Electronic Toothbrushes for People with Braces
For those with braces, the thought of using power toothbrushes might be scary. Fear not, you shouldn’t run into any problems by brushing with an electronic toothbrush. With braces, food often gets caught in the band, wires, or brackets, making it difficult to keep braces clean. Not only does food tend to get trapped, but plaque does too. A power toothbrush helps to deeply clean in hard to reach areas, and prevents white spots in the enamel, sore gum lines, and early signs of decay. That being said, it is important that you choose the correct brush, otherwise you might damage your braces.
Electronic toothbrushes have removable heads which are designed to be replaced every so often when the bristles become worn down. Not only does brushing with worn bristles ineffective, but the worn bristles also can get stuck in braces. If you have braces and are using a power toothbrush, make sure to replace the brush head every three months or sooner, especially if the brush head has dislodged bristles or show signs of wear.
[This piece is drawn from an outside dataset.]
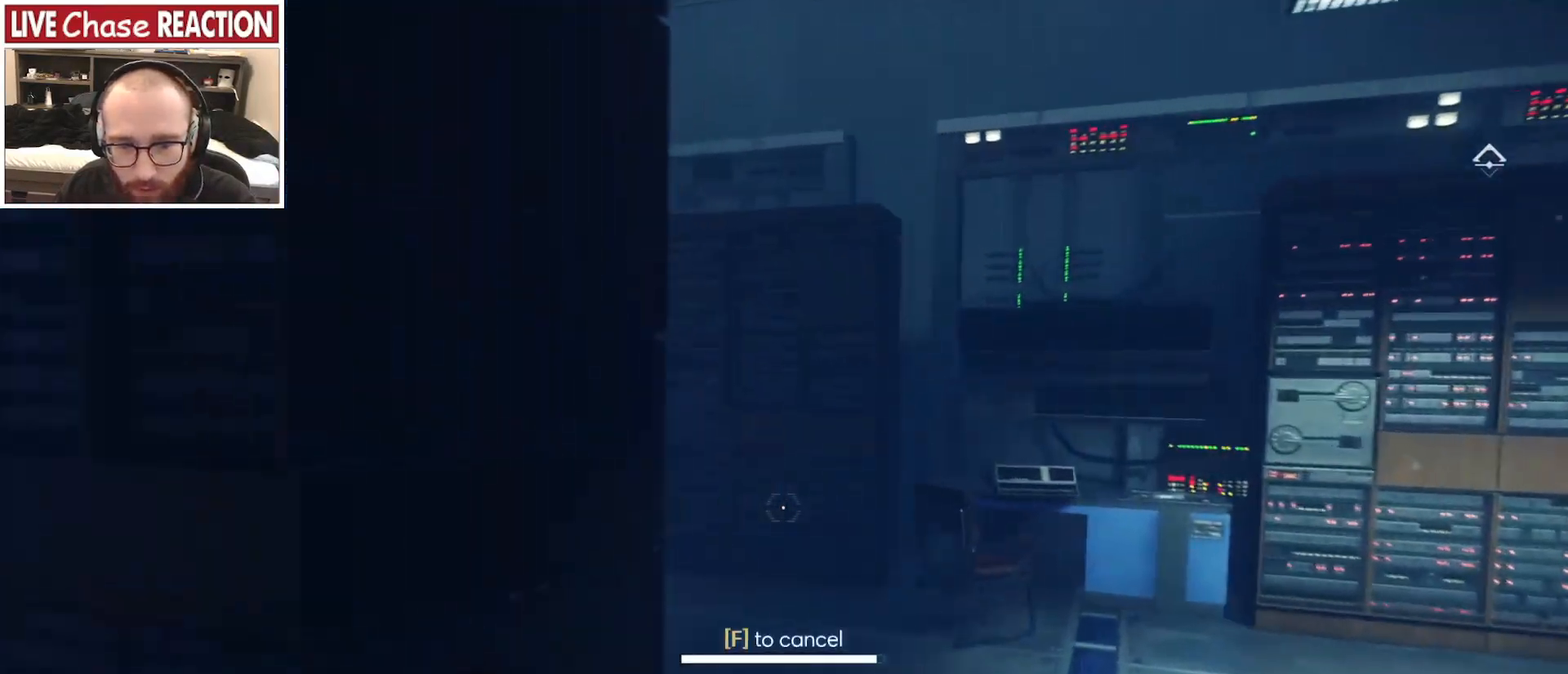
{"keys": ["shift_l", "w"], "mouse": ["left"], "events": []}
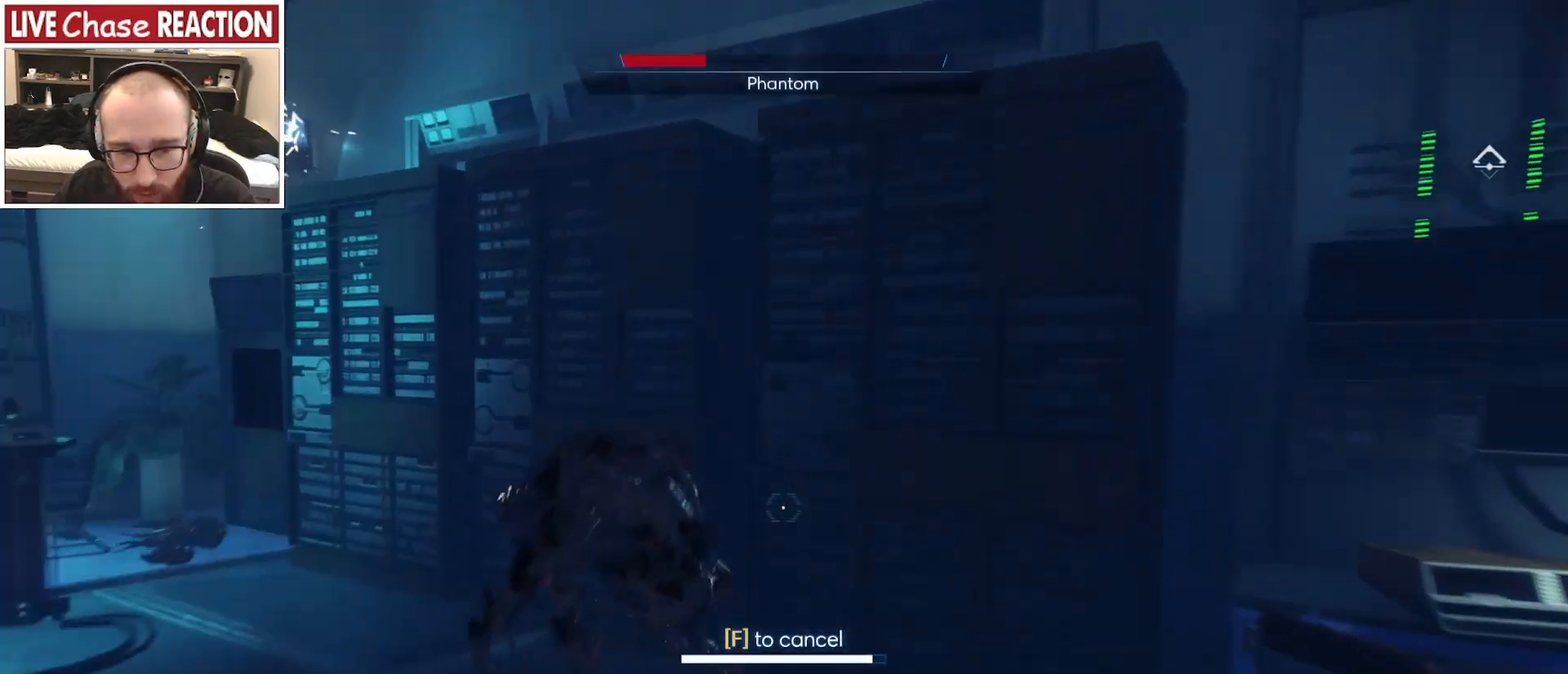
{"keys": ["s"], "mouse": [], "events": [[150, "mouse_left", "up"], [250, "w", "up"], [267, "shift_l", "up"], [350, "s", "down"]]}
Because brush heads can be pricey, you should look into buying the brush heads in bulk.
Like manual toothbrushes, electronic ones also have bristle hardness ranging from very soft to extremely hard. If you wear braces, you should opt for an power toothbrush head with very soft to soft bristles.
Tips for Cleaner Teeth
No matter what toothbrush, toothpaste, or floss you choose to buy, follow these tips for cleaner teeth, removing more plaque and reducing cavities and gum disease.
- Choose soft to medium bristles. Not only are they more gentle on your gums, but they are more flexible than hard bristles, which cleans your teeth better.
- You should be brushing at least twice a day, for two minutes each session. Bonus points if you rinse our mouth after eating anything sugary or starchy.
- Hold your toothbrush with the bristles angled at 45 degrees towards your gum line. There should be one row of bristle tips that can reach slightly under the gums. Wiggle your brush head with a vibrating motion for a little bit before moving to the next area. Give a final scrub on the teeth surfaces you use for chewing.
- Make sure to brush gently so you don’t damage your fragile gums. It doesn’t require much pressure to remove plaque.
- Make sure to reach all areas of your teeth including outer and inner surfaces as well as the tops of your molars. Don’t forget about your tongue, which will remove bacteria and freshen your breath.
- For the ultimate clean teeth, floss before brushing.
Electronic toothbrushes are superior to manual ones because they can clean your teeth effectively and more efficiently, although they cost a ton more. If you’re wearing braces, you can choose to use a power toothbrush, but make sure to choose very soft to soft bristles, replace brush heads at the proper time, and buy your brush heads in bulk to save money!